• [WORK ORDER A]:
Reproduce, with no changes, the part of the notebook below that begins at the words "bootstrap: 100%|██████████| 100/100" and stops after "og_bootstrap_std = original_bootstrap_ratings.values.std(axis=0)".
• [WORK ORDER B]:
Do the three statements below agree with the notebook that follows? For each, answer yes or no and quote the deciding words of the notebook exactly. (i) Only anony battles are used for the leaderboard. (ii) The fast MLE call runs quicker than the original one. (iii) The battles are sorted by timestamp in descending order.

• [TEXT FOR ANALYSIS]:
◆ ◆ ◆
In [1]:
import argparse
import os
import time
import requests
import numpy as np
import pandas as pd
from functools import partial
from original import get_bootstrap_result as og_bootstrap, compute_mle_elo as og_mle
from faster import get_bootstrap_result as fast_bootstrap, compute_mle_elo as fast_mle

In [2]:
# load and filter the data, same logic as from the original notebook
# https://colab.research.google.com/drive/1KdwokPjirkTmpO_P1WByFNFiqxWQquwH#scrollTo=EZvUIOhVZD27
url = "https://storage.googleapis.com/arena_external_data/public/clean_battle_20240814_public.json"
response = requests.get(url)

with open('local_file_name.json', 'wb') as file:
    file.write(response.content)

# load the JSON data from the local file
with open('local_file_name.json', 'r') as file:
    battles = pd.read_json(file).sort_values(ascending=True, by=["tstamp"])

# we use anony battles only for leaderboard
battles = battles[battles["anony"] == True]

# we de-duplicate top 0.1% redudant prompts
# see https://lmsys.org/blog/2024-05-17-category-hard/#note-enhancing-quality-through-de-duplication
print("Before dedup: ", len(battles))
battles = battles[battles["dedup_tag"].apply(lambda x: x.get("sampled", False))]
print("After dedup: ", len(battles))

Before dedup:  1799991
After dedup:  1670250


In [3]:
# First compare MLE directly with MLE
original_ratings = og_mle(battles)

In [4]:
# ironically this is slower than the original
# this is because it does some one-time preprocessing to make all the subsequent bootstrap calls **much** faster
fast_ratings = fast_mle(battles)

In [5]:
mean_abs_rating_diff = np.mean(np.abs(original_ratings.values - fast_ratings.values))
print(f'mean absolute difference: {mean_abs_rating_diff}')

mean absolute difference: 7.167734795018973e-11


In [6]:
# next look at the bootstrap
original_bootstrap_ratings = og_bootstrap(battles, og_mle, 100)

bootstrap:   0%|          | 0/100 [00:00<?, ?it/s]

bootstrap: 100%|██████████| 100/100 [19:43<00:00, 11.83s/it]


In [7]:
fast_bootstrap_ratings = fast_bootstrap(battles, 100)

In [8]:
og_bootstrap_mean = original_bootstrap_ratings.values.mean(axis=0)
og_bootstrap_std = original_bootstrap_ratings.values.std(axis=0)
# they are sorted by median they could be in different order due to randomness
fast_bootstrap_mean = fast_bootstrap_ratings[original_bootstrap_ratings.columns].values.mean(axis=0)
fast_bootstrap_std = fast_bootstrap_ratings[original_bootstrap_ratings.columns].values.std(axis=0)
◆ ◆ ◆
• [RECORDS PROVIDED]:
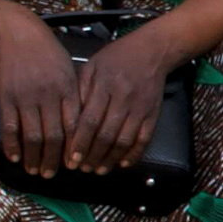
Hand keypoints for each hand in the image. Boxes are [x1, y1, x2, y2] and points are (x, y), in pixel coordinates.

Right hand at [0, 10, 81, 169]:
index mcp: (67, 89)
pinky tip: (15, 157)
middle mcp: (48, 95)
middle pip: (53, 136)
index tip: (75, 164)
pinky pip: (9, 127)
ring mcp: (25, 97)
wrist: (16, 32)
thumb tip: (80, 126)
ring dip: (34, 158)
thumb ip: (74, 95)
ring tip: (35, 171)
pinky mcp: (5, 96)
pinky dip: (12, 145)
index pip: (74, 126)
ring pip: (32, 136)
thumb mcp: (68, 69)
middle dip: (53, 160)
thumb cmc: (46, 51)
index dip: (74, 149)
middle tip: (51, 175)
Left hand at [59, 27, 180, 174]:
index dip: (79, 142)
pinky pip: (144, 139)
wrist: (152, 51)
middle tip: (81, 169)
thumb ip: (79, 90)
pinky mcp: (153, 114)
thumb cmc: (116, 58)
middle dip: (92, 156)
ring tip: (98, 170)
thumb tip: (69, 119)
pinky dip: (134, 154)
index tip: (70, 159)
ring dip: (110, 159)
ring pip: (124, 140)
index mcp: (104, 86)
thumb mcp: (92, 66)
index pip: (89, 121)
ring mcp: (140, 108)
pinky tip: (122, 164)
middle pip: (106, 135)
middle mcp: (123, 98)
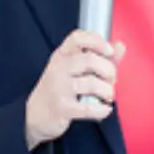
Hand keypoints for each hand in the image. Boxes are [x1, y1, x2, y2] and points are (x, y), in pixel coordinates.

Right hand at [25, 30, 125, 148]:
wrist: (34, 116)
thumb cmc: (59, 90)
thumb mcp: (74, 70)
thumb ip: (100, 58)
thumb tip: (120, 46)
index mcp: (62, 55)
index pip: (78, 37)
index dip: (97, 40)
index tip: (109, 50)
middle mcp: (58, 68)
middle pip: (90, 60)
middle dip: (109, 70)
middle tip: (112, 80)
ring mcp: (58, 88)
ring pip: (92, 83)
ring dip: (107, 91)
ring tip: (108, 96)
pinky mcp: (61, 108)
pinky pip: (89, 107)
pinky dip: (103, 109)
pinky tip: (105, 109)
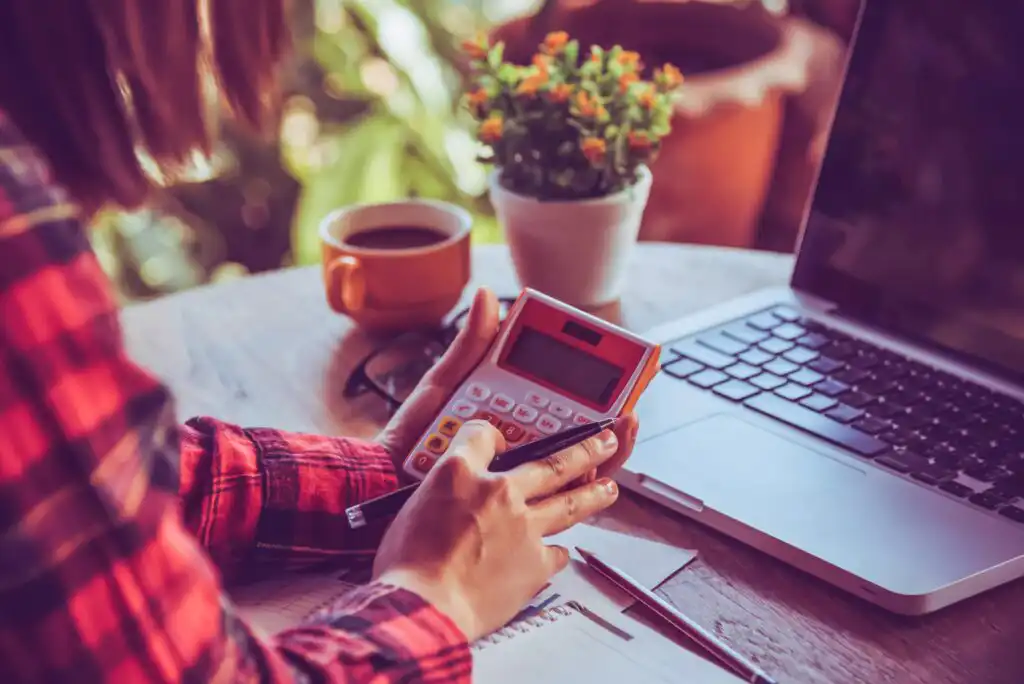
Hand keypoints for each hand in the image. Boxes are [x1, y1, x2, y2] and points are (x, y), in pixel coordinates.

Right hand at [372, 419, 624, 639]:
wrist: (424, 604)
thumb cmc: (406, 564)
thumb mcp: (407, 508)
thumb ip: (439, 492)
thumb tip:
◆ ◆ ◆
• [WORKED SOLUTION A]:
bootstrap: 100%|██████████| 100/100 [19:43<00:00, 11.83s/it]


In [7]:
fast_bootstrap_ratings = fast_bootstrap(battles, 100)

In [8]:
og_bootstrap_mean = original_bootstrap_ratings.values.mean(axis=0)
og_bootstrap_std = original_bootstrap_ratings.values.std(axis=0)

• [WORKED SOLUTION B]:
(i) Yes: "we use anony battles only for leaderboard"
(ii) No: "ironically this is slower than the original"
(iii) No: "sort_values(ascending=True, by=["tstamp"])"